The design is a collaboration between James Corner Field Operations, the project lead on the High Line’s transformation into a public space, and Skidmore Owings & Merrill—both firms collaborated on Magnolia Court, the public plaza within Manhattan West.
The design both complements and contrasts with the existing High Line structure. Deep soil beds along the Woodlands Bridge will allow for a lush green ribbon of trees that will encapsulate the visitor from the urban streetscape below. The sustainable wood material of the Timber Bridge is a nod to New York State’s heritage of Warren truss bridges.
Expected to be completed by the spring of 2023, the High Line – Moynihan Train Hall Connector will move east along 30th Street and turn 90 degrees north along Dyer Avenue into the public space at Manhattan West, Brookfield Properties’ mixed-use development. Pedestrians will be able to move through Manhattan West to 9th Avenue and into Moynihan Train Hall which is directly across the street. The design consists of a pair of 600-foot-long bridges that both complement and contrast with the existing High Line structure. The Woodlands Bridge features deep soil beds allowing for a lush green ribbon of trees that will encapsulate the visitor from the urban streetscape below. The Timber Bridge is a Warren truss made of sustainably sourced wood that will run above Dyer Avenue into Magnolia Court, the public plaza at Manhattan West. Steel decking and bronze handrails will link the design of both bridges.

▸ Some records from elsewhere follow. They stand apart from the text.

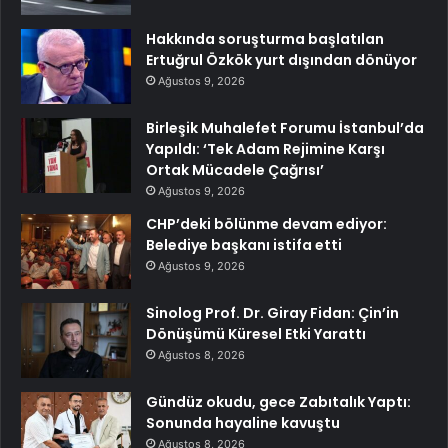
Hakkında soruşturma başlatılan
Ertuğrul Özkök yurt dışından dönüyor
Ağustos 9, 2026
Birleşik Muhalefet Forumu İstanbul’da
Yapıldı: ‘Tek Adam Rejimine Karşı
Ortak Mücadele Çağrısı’
Ağustos 9, 2026
CHP’deki bölünme devam ediyor:
Belediye başkanı istifa etti
Ağustos 9, 2026
Sinolog Prof. Dr. Giray Fidan: Çin’in
Dönüşümü Küresel Etki Yarattı
Ağustos 8, 2026
Gündüz okudu, gece Zabıtalık Yaptı:
Sonunda hayaline kavuştu
Ağustos 8, 2026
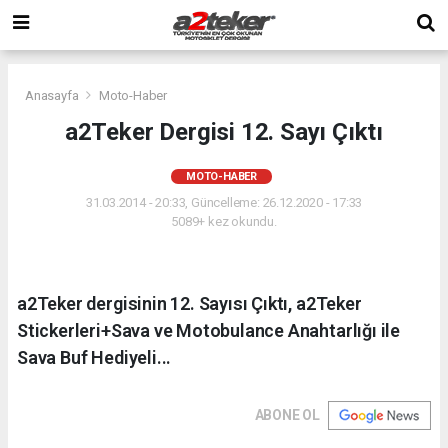
Anasayfa
Moto-Haber
a2Teker Dergisi 12. Sayı Çıktı
MOTO-HABER
31.03.2014 - 20:33, Güncelleme: 26.12.2020 - 17:33
5089+ kez okundu.
a2Teker dergisinin 12. Sayısı Çıktı, a2Teker
Stickerleri+Sava ve Motobulance Anahtarlığı ile
Sava Buf Hediyeli...
ABONE OL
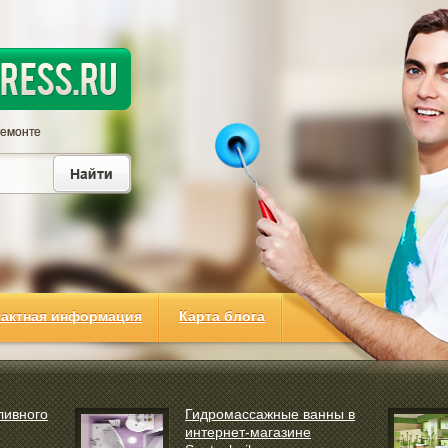
тактная информация
Карта блога
ливного
Гидромассажные ванны в
интернет-магазине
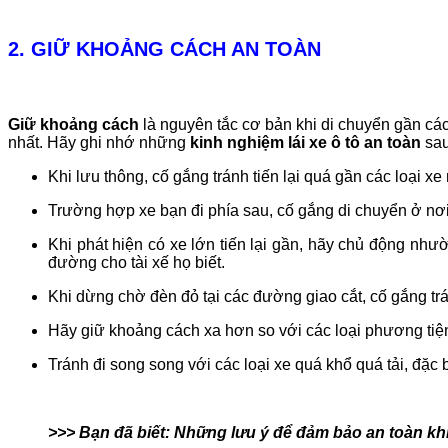
2. GIỮ KHOẢNG CÁCH AN TOÀN
Giữ khoảng cách
là nguyên tắc cơ bản khi di chuyển gần cá
nhất. Hãy ghi nhớ những
kinh nghiệm lái xe ô tô an toàn
sau
Khi lưu thông, cố gắng tránh tiến lại quá gần các loại xe
Trường hợp xe bạn đi phía sau, cố gắng di chuyển ở nơi
Khi phát hiện có xe lớn tiến lại gần, hãy chủ động nh
đường cho tài xế họ biết.
Khi dừng chờ đèn đỏ tại các đường giao cắt, cố gắng trá
Hãy giữ khoảng cách xa hơn so với các loại phương tiệ
Tránh đi song song với các loại xe quá khổ quá tải, đặc b
>>> Bạn đã biết: Những lưu ý để đảm bảo an toàn kh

The second piece of High Line Connections would extend from the High Line westward to Hudson River Park. This would start at the northwestern end of the High Line, which currently terminates at 34th Street and 12th Avenue, moving northward, past the Javits Center, before turning west to cross the West Side Highway and end at Pier 76 at Hudson River Park.
Realizing a vision
The Hudson River Park Connector is still a concept, and requires research, design and planning before a budget and timeline can be determined. Most importantly, we will continue to engage with community members and local elected officials to ensure that the plan is informed by the needs and priorities of those who call this neighborhood home. The Port Authority and Empire State Development will work together to study engineering requirements and costs.
The Moynihan Connector realizes a long-standing vision for the High Line to provide better and safer pedestrian access to key New York City transportation hubs, recreational spaces, cultural institutions, and commercial properties. At this time, moving from Penn Station to the northern end of the High Line at 30th Street is a daunting task that includes crossing several busy streets, as well as dealing with trucks and cars entering the Lincoln Tunnel.
A public-private partnership
The Moynihan Connector is a public-private partnership between Empire State Development, Brookfield Properties, and the High Line. Numerous community and elected officials, neighborhood organizations, and community boards have been consulted in the planning and concept process for the Connector.